I have fond memories of working on the Primate section and in the Veterinary Department too. But my earlier years were predominately spent on the Australian Section looking after the Nocturnal House, koalas, dingoes, and what is now the Aussie Bush Walk.
Then there was the arrival of a couple of strange little animals with a highly specialized diet of termites. The Numbat entered my world!
I spent a considerable amount of time working out how to care for Numbats and how to trap termites to feed them. It was very challenging to start with, but with years of refinement, we have this down to a fine art now.
Numbats dine only on termites, roughly about 20,000 a day! Although we’d love to provide them with that many, it’s near impossible, so one of the things I helped create was an artificial diet for them. A custard that is cooked up every day with added nutrients and termites mixed through – yum! It took a lot of work and research to get the recipe just right, but now it’s a great substitute and keeps our Numbats healthy and in tip top shape. However, we try to give our breeding females higher percentage of termites during the breeding season.
Today I work in the Native Species Breeding Program area of the Zoo. This is an area visitors don’t normally get to see, but it is where all our conservation work takes place. In fact 1/3 of the animals that are cared for at the Zoo are part of the Native Species Breeding Program, where we breed animals and work with partners like Parks and Wildlife and the Australian Wildlife Conservancy to release them to the wild and keep them off the extinction list. It’s rewarding work!
I’ve been in this section of the Zoo since 1996. It’s where the majority of our Numbats live, where Australia’s rarest reptile, the Western Swamp Tortoise is bred and the carnivorous marsupial, the Dibbler is bred. Last year we welcomed ‘Miles’ the 1000th Dibbler to be bred at the Zoo. We also care for two tiny species of frogs, we’re trying to prevent them croaking in the wild, a small area near Margaret River.

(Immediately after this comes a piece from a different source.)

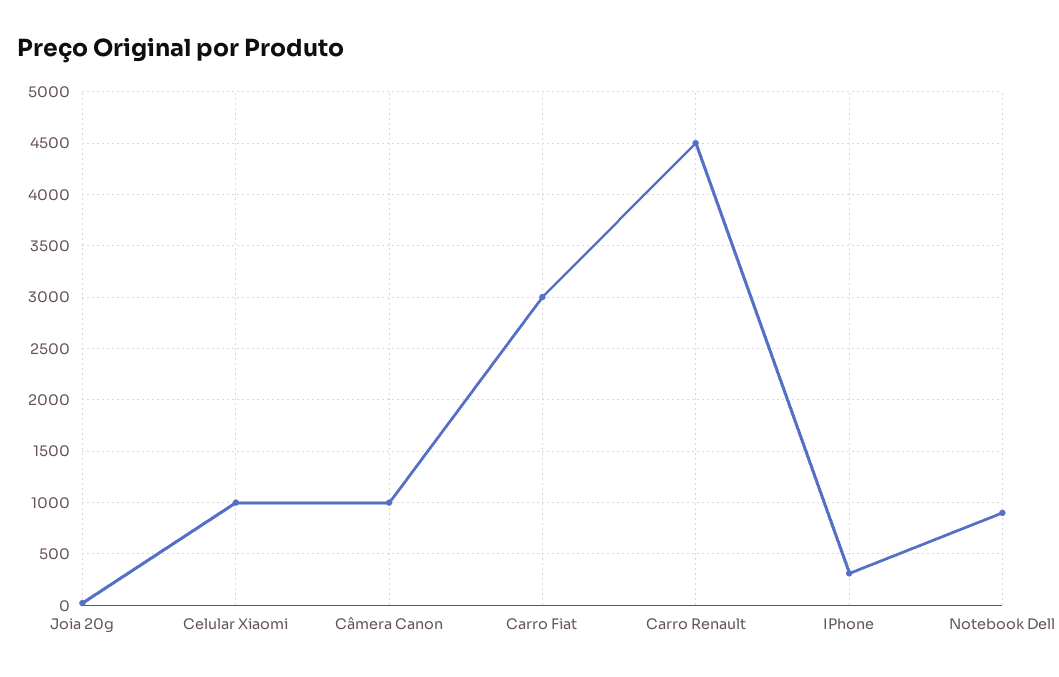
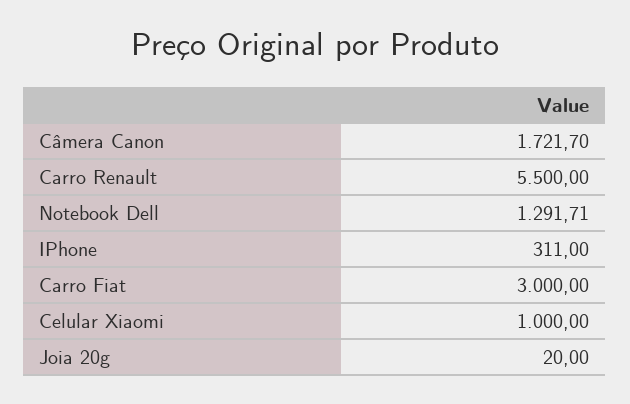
Câmera Canon: 1000 -> 1721.7
Carro Renault: 4500 -> 5500
Notebook Dell: 900 -> 1291.71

I also hold the position of studbook keeper and ASMP Species Coordinator for Numbats, which is zoo lingo for saying I am the Numbat matchmaker. I make sure the genetics for the breeding program are managed properly and recommend which numbats get paired together for breeding. Due to the specific requirements of this species we’re still the only Zoo in the world breeding Numbats. After years of hard work it’s really rewarding to know that we have bred and released more than 225 numbats into the wild.
Not a bad little achievement, and something I never imagined I would be part of when I started at Perth Zoo 30 years ago!